THE TASK:
Quote the humorous passage on aging by decade word for word, starting at "Age 50: The" and ending at "you stand up.".

SUPPLIED PASSAGE:
The Funny Reality: You possess the supreme confidence of a fully grown adult, despite having absolutely no idea what you are doing with your life. Your bank account is measured in cents, but your weekend stamina is boundless.
Age 30: The "I Need an Ergonomic Chair" Era
Hangovers now require a business day to process, and you mysteriously pull a neck muscle just by sleeping incorrectly.
The Funny Reality: You suddenly view a Friday night spent on the couch in comfortable pants as the ultimate luxury. Clubbing is replaced by aggressively critiquing neighborhood landscaping.
Age 40: The "Who Turned Down the Lights?" Era
Reading menus requires extending your arm to un-blur the text. Metabolism officially shifts from "fast" to "never forget."
The Funny Reality: You begin collecting specialized pillows and vitamins. You also hit peak confidence—you stop caring what people think, mostly because your eyesight is too poor to see their reactions anyway.
Age 50: The "Unfiltered & Unbothered" Era
Your eyebrows start growing at weird angles, and you start making involuntary groaning noises every time you stand up.

INFORMATION GIVEN:
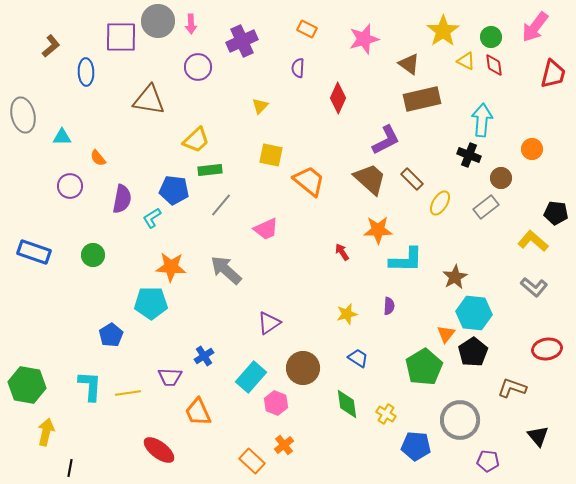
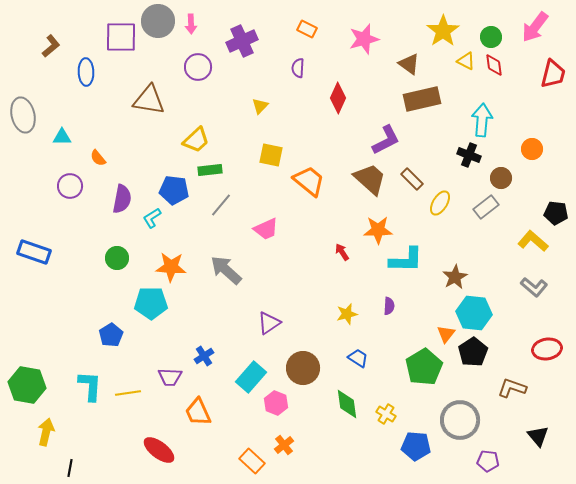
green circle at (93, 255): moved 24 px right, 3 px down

==

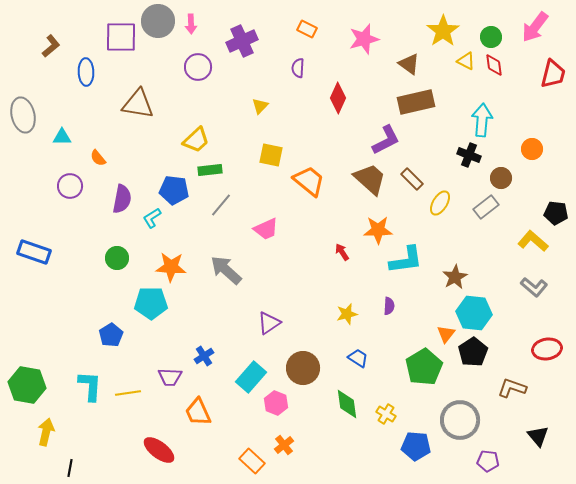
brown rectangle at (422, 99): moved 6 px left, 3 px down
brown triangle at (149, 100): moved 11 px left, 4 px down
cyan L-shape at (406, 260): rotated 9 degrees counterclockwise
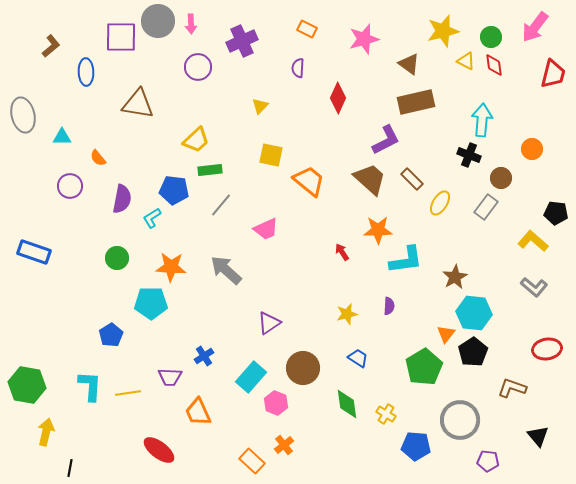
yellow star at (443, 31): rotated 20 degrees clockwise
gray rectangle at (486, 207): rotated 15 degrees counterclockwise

FINISHED ANSWER:
Age 50: The "Unfiltered & Unbothered" Era
Your eyebrows start growing at weird angles, and you start making involuntary groaning noises every time you stand up.